His advice? “Do not avoid discussing the use of abused drugs at the first meeting with the patient. They are more than happy to discuss it, although the younger patients do not view binge alcohol as a problem and need to be convinced.”

If patients say they can quit any time, Dr. Kosten challenges them, asking whether they will stop for a week and monitoring their adherence with a breath alcohol test during a Monday morning appointment. He also asks permission to talk to a significant other about the patient's drinking.

“It is easy when you do it right from the start and do not wait to address the 'delicate issue' of substance abuse in a patient with PTSD,” he said. “They already know that it is a problem. Lots of friends and relatives have usually told them.”

Asked to offer advice to clinicians treating patients with co-occurring PTSD and substance abuse, Dr. Brady emphasized the heterogeneity of the disorders.

“No two patients look alike,” she said. “Every patient needs a careful evaluation and individualized treatment plan.
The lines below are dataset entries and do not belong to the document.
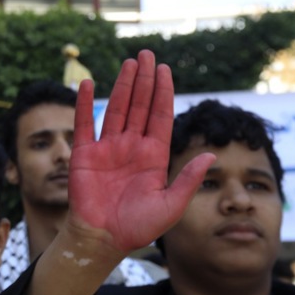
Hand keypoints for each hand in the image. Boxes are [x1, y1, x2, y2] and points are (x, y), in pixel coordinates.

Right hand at [66, 50, 214, 252]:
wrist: (104, 240)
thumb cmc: (138, 227)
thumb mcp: (171, 205)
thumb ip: (187, 179)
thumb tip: (210, 154)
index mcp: (153, 156)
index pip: (159, 116)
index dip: (162, 92)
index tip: (165, 70)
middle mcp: (131, 147)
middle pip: (139, 106)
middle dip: (144, 80)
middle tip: (147, 54)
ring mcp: (107, 149)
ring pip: (116, 109)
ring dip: (122, 85)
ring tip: (129, 63)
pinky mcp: (84, 155)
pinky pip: (84, 124)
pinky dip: (84, 104)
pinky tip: (88, 84)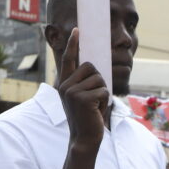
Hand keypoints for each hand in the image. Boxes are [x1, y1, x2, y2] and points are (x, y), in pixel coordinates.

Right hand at [57, 28, 109, 147]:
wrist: (84, 139)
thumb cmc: (86, 117)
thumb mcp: (81, 97)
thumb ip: (82, 82)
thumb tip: (92, 66)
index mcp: (64, 83)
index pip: (68, 59)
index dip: (73, 44)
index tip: (77, 30)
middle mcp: (65, 85)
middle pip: (91, 67)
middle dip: (99, 82)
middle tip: (94, 99)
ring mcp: (72, 91)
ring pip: (99, 79)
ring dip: (103, 93)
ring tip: (95, 107)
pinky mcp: (82, 98)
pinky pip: (103, 90)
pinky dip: (105, 101)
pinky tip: (96, 112)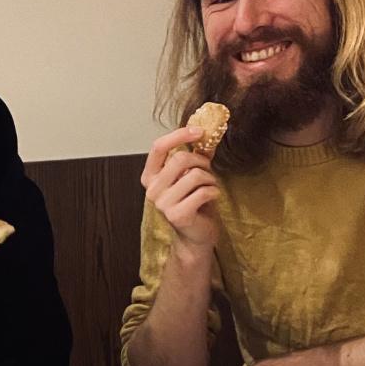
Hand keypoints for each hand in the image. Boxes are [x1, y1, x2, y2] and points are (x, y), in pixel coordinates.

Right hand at [141, 127, 219, 250]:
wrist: (196, 235)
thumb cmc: (194, 203)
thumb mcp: (192, 175)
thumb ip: (197, 154)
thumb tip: (209, 130)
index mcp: (151, 176)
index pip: (159, 147)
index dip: (179, 135)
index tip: (199, 131)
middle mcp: (152, 189)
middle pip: (180, 158)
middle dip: (201, 162)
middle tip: (208, 171)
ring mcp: (162, 203)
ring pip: (194, 175)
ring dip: (210, 179)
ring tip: (209, 187)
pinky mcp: (177, 215)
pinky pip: (203, 192)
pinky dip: (214, 192)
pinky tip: (211, 198)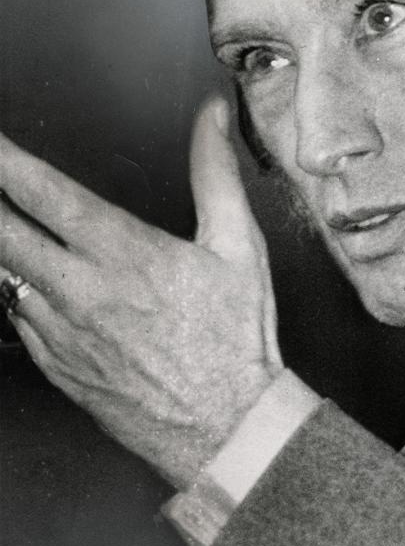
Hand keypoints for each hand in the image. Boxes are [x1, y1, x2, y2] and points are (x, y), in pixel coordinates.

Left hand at [0, 97, 283, 487]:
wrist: (228, 426)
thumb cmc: (236, 339)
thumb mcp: (240, 246)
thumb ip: (216, 174)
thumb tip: (210, 119)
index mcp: (123, 252)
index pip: (42, 191)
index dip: (5, 160)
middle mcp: (80, 289)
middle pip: (1, 232)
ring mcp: (61, 331)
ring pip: (3, 276)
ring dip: (2, 247)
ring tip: (6, 228)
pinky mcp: (56, 366)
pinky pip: (18, 319)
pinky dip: (17, 293)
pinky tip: (30, 284)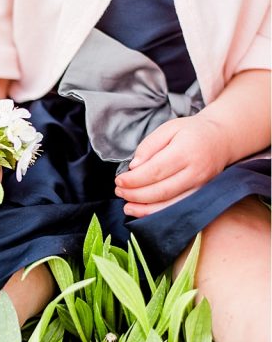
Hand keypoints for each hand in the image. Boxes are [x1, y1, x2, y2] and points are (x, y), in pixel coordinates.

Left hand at [114, 115, 230, 216]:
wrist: (222, 139)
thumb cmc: (191, 132)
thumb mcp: (168, 128)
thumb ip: (149, 146)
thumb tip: (134, 166)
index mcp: (186, 151)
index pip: (155, 171)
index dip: (134, 180)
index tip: (118, 180)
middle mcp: (196, 172)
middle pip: (160, 190)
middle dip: (135, 194)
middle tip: (119, 192)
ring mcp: (201, 186)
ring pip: (169, 205)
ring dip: (144, 209)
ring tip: (126, 206)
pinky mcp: (201, 195)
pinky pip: (178, 209)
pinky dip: (158, 213)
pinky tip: (141, 211)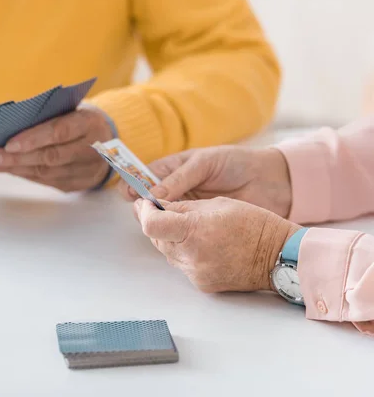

The treatment provider must be flexible—ready to change treatment strategies if what they initially try doesn't work, because we [still] have a lot of uncertainties in treatment.”

Disclosures: Dr. Kosten has served on the speakers bureau for Reckitt Benkizer, maker of buprenorphine, and as a consultant to Alkermes Pharmaceuticals, maker of Vivitrol (naltrexone). Dr. Brady has received research support from GlaxoSmithKline and served as a consultant for Ovation Pharmaceuticals, now Lundbeck Inc. The other experts interviewed reported no relevant conflicts.